Oportunidad de negocio

Un estudio de Bank of América augura que en 2050 el hidrógeno verde podría cubrir casi una cuarta parte de las necesidades energéticas mundiales. Su producción es, al mismo tiempo, una necesidad y una oportunidad. En España se usan 17 teravatios/hora de hidrógeno generado a partir de combustibles fósiles y algunas previsiones estiman que esa cifra crecerá 20 veces en una década.

CLAVES

​1 Poder calorífico. El hidrógeno es un poderoso combustible. Su poder calorífico es de 38,58 kWh/kg en su valor superior, un dato que contrasta con los 14,69 kWh/kg del gas natural.

2 Residuos.
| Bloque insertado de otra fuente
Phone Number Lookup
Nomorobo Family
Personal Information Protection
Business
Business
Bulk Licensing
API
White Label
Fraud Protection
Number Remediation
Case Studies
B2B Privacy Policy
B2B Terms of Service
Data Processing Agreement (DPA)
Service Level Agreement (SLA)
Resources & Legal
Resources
La combustión del hidrógeno únicamente genera vapor de agua como residuo. En el caso de emplear una pila de combustible, el desecho también es vapor de agua.

3 Eficiencia. Uno de los problemas del hidrógeno es que se desecha una gran cantidad de energía en producirlo. La pérdida en relación con su energía remanente ronda el 40%.

4 Volatilidad. El hidrógeno es un gas muy volátil e inflamable, por lo que requiere unas condiciones estrictas para su almacenaje y manipulación.